Le taux d’intérêt détermine le coût d’un crédit immobilier, mais il n’est vraiment pertinent que lorsqu’il inclut tous les frais annexes induits par l’octroi des fonds. On parle ainsi de taux effectif global (TEG). Il peut être fixe, variable ou semi-fixe.

Le taux d’intérêt nominal d’un crédit immobilier

La rémunération de l’argent prêté est exprimée sous la forme d’un pourcentage du montant accordé. Pour fixer ce taux nominal, la banque se base sur ses propres coûts de refinancement et y ajoute une part de ses frais fixes, les dépenses engagées pour la production du prêt, et éventuellement, une petite marge.

Dans sa fixation du taux d’intérêt nominal, elle tient compte du profil de l’emprunteur et du risque qu’il présente. Un dossier solide (revenus stables et élevés, bonne capacité d’épargne, faible endettement, apport personnel important, éligibilité à des aides à l’accession à la propriété…) permet de décrocher des taux très attractifs.

La durée du prêt aussi est un facteur essentiel. Plus le remboursement est rapide, moins le taux est élevé. Enfin, chaque enseigne, voire chaque agence, définit et ajuste ses barèmes en cours d’année en fonction de sa politique commerciale et de ses objectifs.

Le taux effectif global (TEG)

Pour connaître précisément le coût de son prêt immobilier ou comparer plusieurs offres sur un comparateur de prêt immobilier, le taux nominal n’est pas suffisant. Le taux effectif global (TEG) ou taux annuel effectif global (TAEG) est indispensable.

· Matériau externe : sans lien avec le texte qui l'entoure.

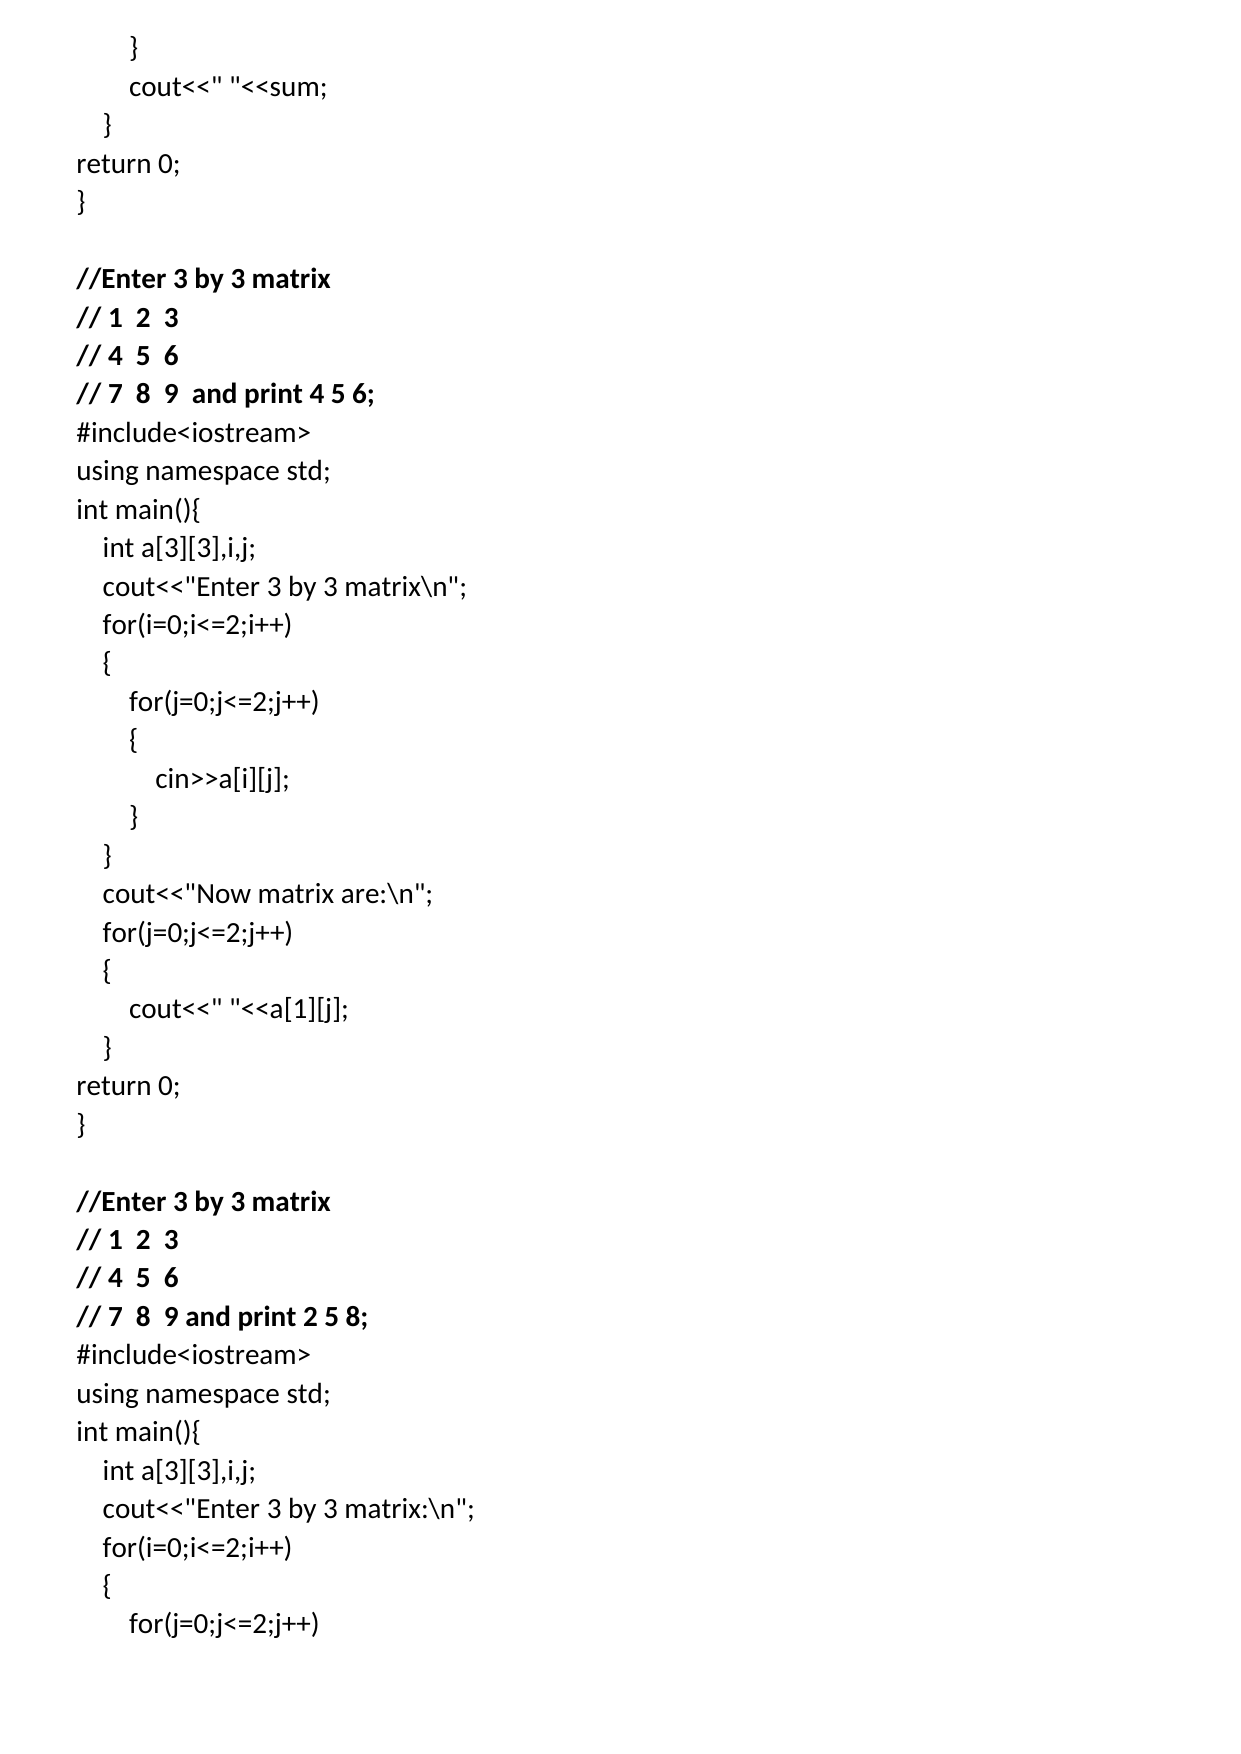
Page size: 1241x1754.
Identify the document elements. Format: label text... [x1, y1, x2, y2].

text for(i=0;i<=2;i++) [76, 606, 1184, 642]
text //Enter 3 by 3 matrix [76, 260, 1184, 296]
text using namespace std; [76, 1375, 1184, 1411]
text // 1 2 3 [76, 299, 1184, 334]
text { [76, 644, 1184, 680]
text #include<iostream> [76, 414, 1184, 449]
text for(i=0;i<=2;i++) [76, 1529, 1184, 1564]
text // 7 8 9 and print 4 5 6; [76, 376, 1184, 411]
text //Enter 3 by 3 matrix [76, 1183, 1184, 1218]
text int a[3][3],i,j; [76, 529, 1184, 565]
text // 7 8 9 and print 2 5 8; [76, 1298, 1184, 1334]
text cout<<"Enter 3 by 3 matrix\n"; [76, 568, 1184, 603]
text return 0; [76, 145, 1184, 181]
text cout<<" "<<a[1][j]; [76, 991, 1184, 1026]
text cout<<"Now matrix are:\n"; [76, 875, 1184, 911]
text { [76, 952, 1184, 988]
text } [76, 1029, 1184, 1064]
text for(j=0;j<=2;j++) [76, 914, 1184, 949]
text int main(){ [76, 491, 1184, 526]
text { [76, 1567, 1184, 1603]
text cout<<"Enter 3 by 3 matrix:\n"; [76, 1490, 1184, 1526]
text for(j=0;j<=2;j++) [76, 683, 1184, 719]
text #include<iostream> [76, 1336, 1184, 1372]
text } [76, 798, 1184, 834]
text return 0; [76, 1067, 1184, 1103]
text cout<<" "<<sum; [76, 68, 1184, 104]
text } [76, 1106, 1184, 1141]
text } [76, 29, 1184, 65]
text int a[3][3],i,j; [76, 1452, 1184, 1487]
text } [76, 183, 1184, 219]
text // 4 5 6 [76, 1259, 1184, 1295]
text } [76, 106, 1184, 142]
text int main(){ [76, 1413, 1184, 1449]
text // 1 2 3 [76, 1221, 1184, 1257]
text cin>>a[i][j]; [76, 760, 1184, 796]
text { [76, 721, 1184, 757]
text for(j=0;j<=2;j++) [76, 1606, 1184, 1641]
text // 4 5 6 [76, 337, 1184, 373]
text } [76, 837, 1184, 872]
text using namespace std; [76, 452, 1184, 488]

En plus du taux d’intérêt nominal, il intègre le taux de l’assurance emprunteur, les frais de dossier (forfait ou pourcentage du capital emprunté), ainsi que les frais de garantie (caution, hypothèque…) Pour les emprunteurs ayant opté pour la construction ou l’achat en état futur d’achèvement (Vefa), les intérêts intercalaires et les frais de préfinancement doivent être inclus. Plus largement, toute charge supportée par l’emprunteur pour l’obtention du crédit entre dans le calcul du TEG du crédit immobilier.

Celui-ci est plafonné aux limites de l’usure en vigueur depuis le 1er janvier 2017 : 3,40 % pour un prêt à taux fixe de moins de 10 ans, 3,35 % si la durée est comprise entre 10 et 20 ans, 3,37 % pour les prêts longs (plus de 20 ans). Pour les contrats à taux variable, quelle que soit la durée, le seuil de l’usure est fixé à 2,83 %.

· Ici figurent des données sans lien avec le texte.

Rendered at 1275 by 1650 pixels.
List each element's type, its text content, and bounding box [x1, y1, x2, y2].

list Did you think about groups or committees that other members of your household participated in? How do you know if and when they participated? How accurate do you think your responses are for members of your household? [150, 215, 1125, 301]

Influence du type de taux sur le coût total du crédit immobilier

Avec un taux de prêt immobilier fixe, immuable sur toute la durée du prêt, le montant des échéances aussi est constant. Toutefois, si les clauses du contrat le prévoient, les mensualités sont potentiellement modulables (augmentation ou allègement). Mais pour faire baisser le taux, seuls la renégociation et le rachat de crédit sont envisageables.

Un taux variable ou révisable fluctue selon le marché. Les modalités de révision doivent figurer dans le contrat signé par les deux parties. Ces types de prêts sont généralement capés, avec une amplitude de variation plafonnée dans un sens comme dans l’autre. Non seulement le taux révisable est souvent inférieur au son équivalent fixe pour le même contrat, mais l’emprunteur échappe aux indemnités de remboursement anticipé (IRA) s’il solde sa dette avant son terme.

Enfin, il existe des prêts à taux semi-fixe combinant taux fixe et révisable. Il est fixe et inférieur à celui d’un emprunt « classique » pendant les 5, 7 ou 10 premières années puis devient variable capé. L’avantage de la formule est qu’elle permet à l’emprunteur de bénéficier de conditions plus compétitives que celles du marché, puis d’effectuer un remboursement par anticipation, évitant une brusque remontée du taux avant le passage aux échéances variables. L’idéal pour maximiser les économies avec cette formule est de négocier la suppression des IRA auprès de la banque.